En prenant la parole dimanche, fait très inhabituel, Paolo Pavesio a cherché à transmettre un message de calme, mais néanmoins prudent, alors que Yamaha a connu sa plus mauvaise entame de championnat. En présence à Buriram de Motofumi Shitara, président de Yamaha et numéro 2 sous Katsuaki Watanabe, il fallait éviter tout discours alarmiste, et ce même si sa venue était en soi susceptible de susciter des inquiétudes.

"Notre président est venu du Japon, il est là, et on pourrait se dire qu'il est venu pour surveiller. Non, il est juste venu pour dire qu'on avait le soutien plein et entier de la maison mère", a déclaré Pavesio.

L'Italien a pris le train en marche il y a un an, l'un de ceux qui sillonnent le Japon à toute allure en donnant l'impression qu'ils ne cessent d'accélérer. Depuis qu'il a succédé à Lin Jarvis à la tête de Yamaha Motor Racing, les choses n'ont cessé de s'intensifier au sein du groupe. En 2025, la division MotoGP s'est scindée en deux afin de développer en parallèle la moto engagée dans la saison avec son quatre cylindre en ligne classique et la nouvelle moto dotée d'un V4, territoire complètement inconnu pour la marque.

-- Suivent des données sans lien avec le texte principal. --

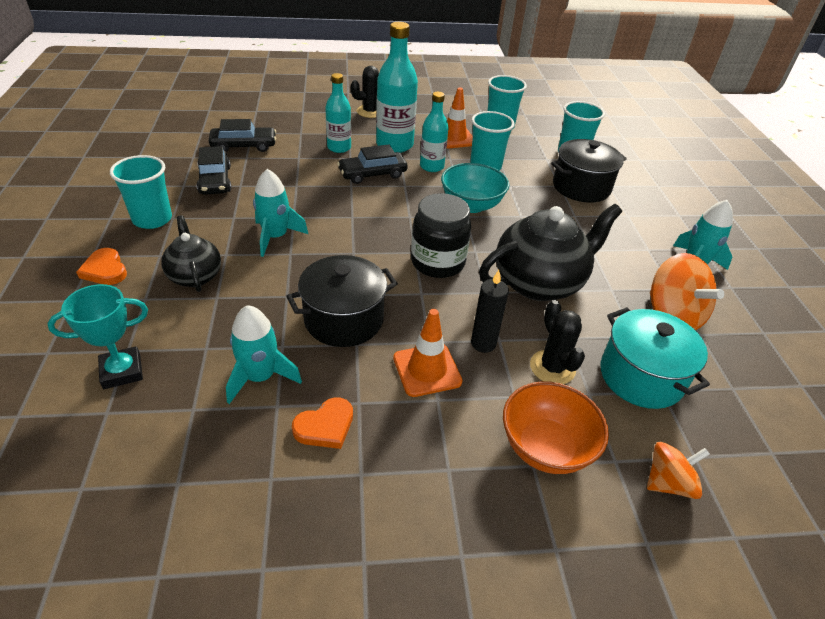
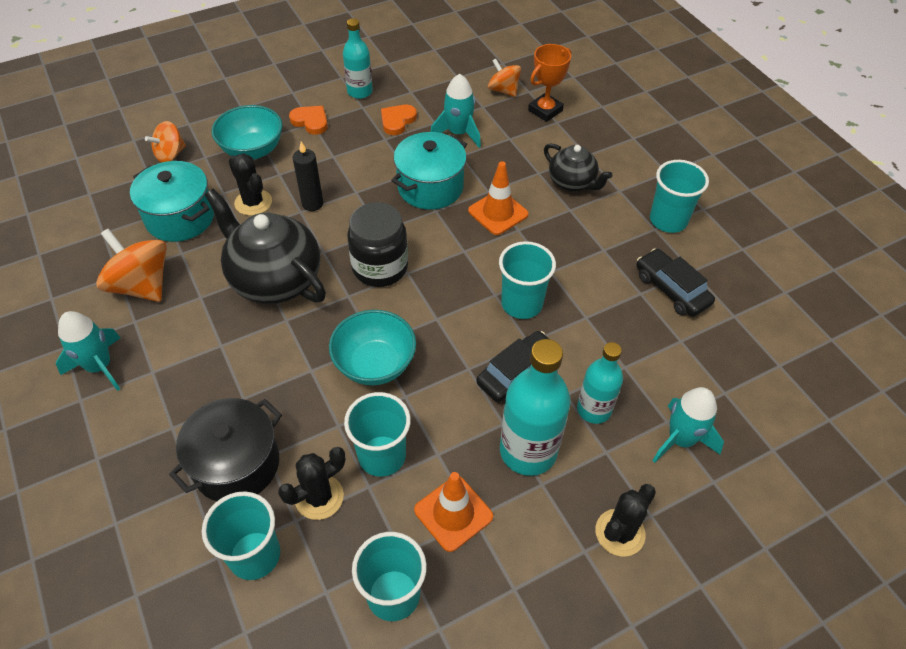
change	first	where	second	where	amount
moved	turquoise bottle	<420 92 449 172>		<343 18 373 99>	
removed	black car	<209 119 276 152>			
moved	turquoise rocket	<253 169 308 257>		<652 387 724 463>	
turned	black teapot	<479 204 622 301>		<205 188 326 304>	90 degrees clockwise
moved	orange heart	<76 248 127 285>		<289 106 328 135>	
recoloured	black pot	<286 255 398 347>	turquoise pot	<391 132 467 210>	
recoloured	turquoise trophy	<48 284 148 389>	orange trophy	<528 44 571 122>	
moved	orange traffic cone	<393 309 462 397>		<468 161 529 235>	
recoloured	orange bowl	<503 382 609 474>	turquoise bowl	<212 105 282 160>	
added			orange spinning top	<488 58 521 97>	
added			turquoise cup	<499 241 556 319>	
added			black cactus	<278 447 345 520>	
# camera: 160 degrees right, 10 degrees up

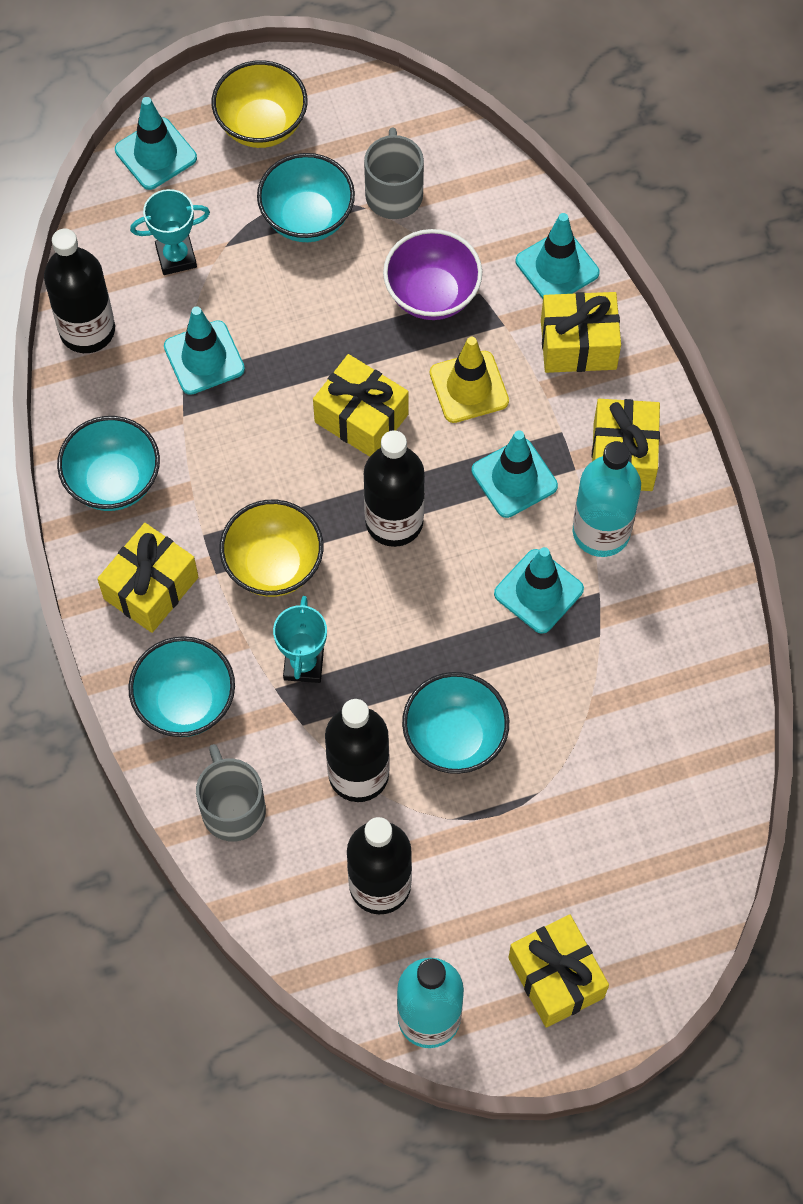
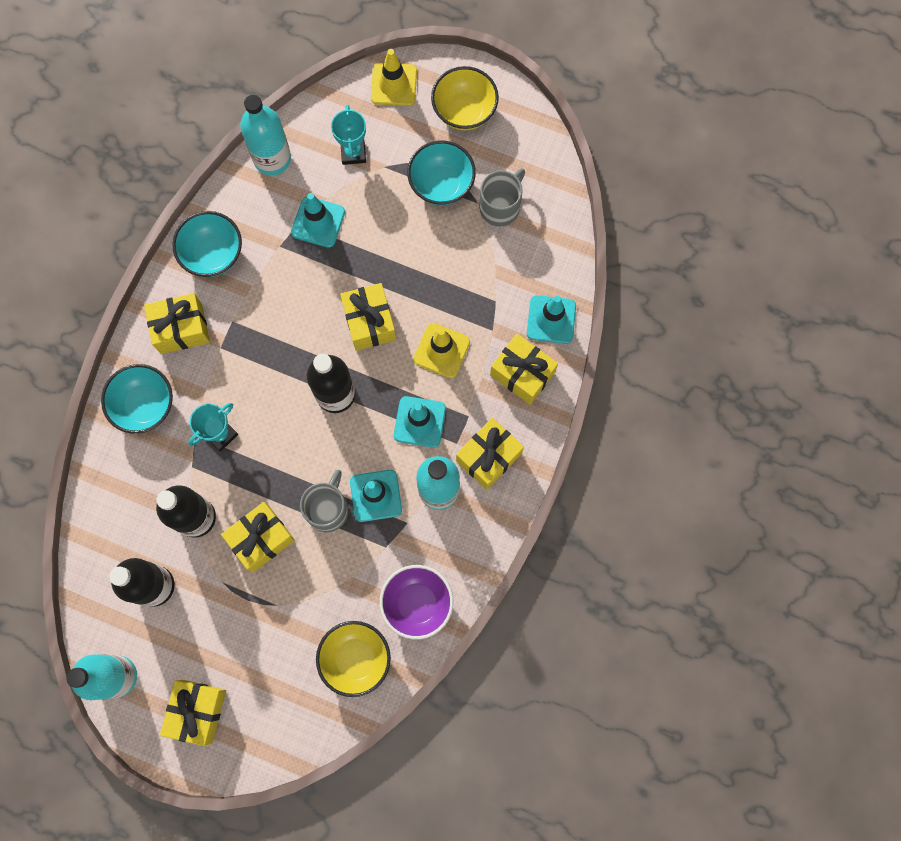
change	first	where	second	where	amount
recoloured	turquoise traffic cone	<115 97 197 190>	yellow traffic cone	<371 49 417 106>	
turned	turquoise trophy	<130 189 210 275>		<331 104 366 165>	60 degrees clockwise
recoloured	black bottle	<44 229 115 353>	turquoise bottle	<240 94 291 175>	
moved	purple bowl	<383 229 482 320>		<380 565 453 639>	
moved	yellow bowl	<220 500 323 597>		<316 621 391 697>	
replaced	turquoise bowl	<402 672 509 774>	yellow gift	<221 502 295 572>	
moved	grey mug	<196 744 266 842>		<300 470 349 532>	
# camera: 40 degrees right, 10 degrees up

Les sensations de Quartararo et de Rins n'étaient guère positives lorsqu'ils ont testé le V4 pour la première fois, il y a quelques mois. Pire, celles-ci ne se sont pas améliorées alors que ce moteur est désormais entré en compétition. Et aucun retour en arrière n'est envisagé, Paolo Pavesio défendant le V4 comme "la seule voie qui nous mènera à la position que nous devons occuper".

Alex Rins, Yamaha Factory Racing

Quel avenir pour Álex Rins ?

Photo de : Amphol Thongmueangluang / SOPA Images / LightRocket via Getty Images

Si le dirigeant italien est le visage public de cette transition que traverse Yamaha, la distance entre les pilotes et lui est plus importante qu'à l'époque où Lin Jarvis occupait ce poste. "Je ne parle pas beaucoup avec Paolo. Les personnes qui m'intéressent sont celles qui sont dans le box. Je parle davantage avec les ingénieurs qu'avec lui", nous expliquait Quartararo à l'automne dernier.

Ce manque de lien, ajouté à la faible compétitivité de la moto et à l'intérêt que lui porte Honda, aura donc entraîné le départ du Français. D'après les informations de Motorsport.com, la relation qu'entretient Pavesio avec Rins est assez similaire, bien que la situation de l'Espagnol soit bien plus compliquée étant donné qu'il n'a pas encore finalisé de contrat pour 2027.

Pour le moment, on sait simplement que Jorge Martín occupera l'un des côtés du stand - là aussi, dans l'attente que cette nouvelle soit officialisée - et les réunions se poursuivent pour décider qui sera son coéquipier.

Vendredi, vers 19h, Max Bartolini, directeur technique de Yamaha, a rencontré Luca Marini et son manager à la terrasse d'un café dans le paddock de Buriram, aux yeux de tous. Bartolini a probablement expliqué au pilote italien, actuellement chez Honda, les grandes lignes du projet avec lequel la marque aux trois diapasons compte gravir la "montagne" évoquée par Pavesio. Une montagne qui, aujourd'hui, ressemble beaucoup à l'Everest.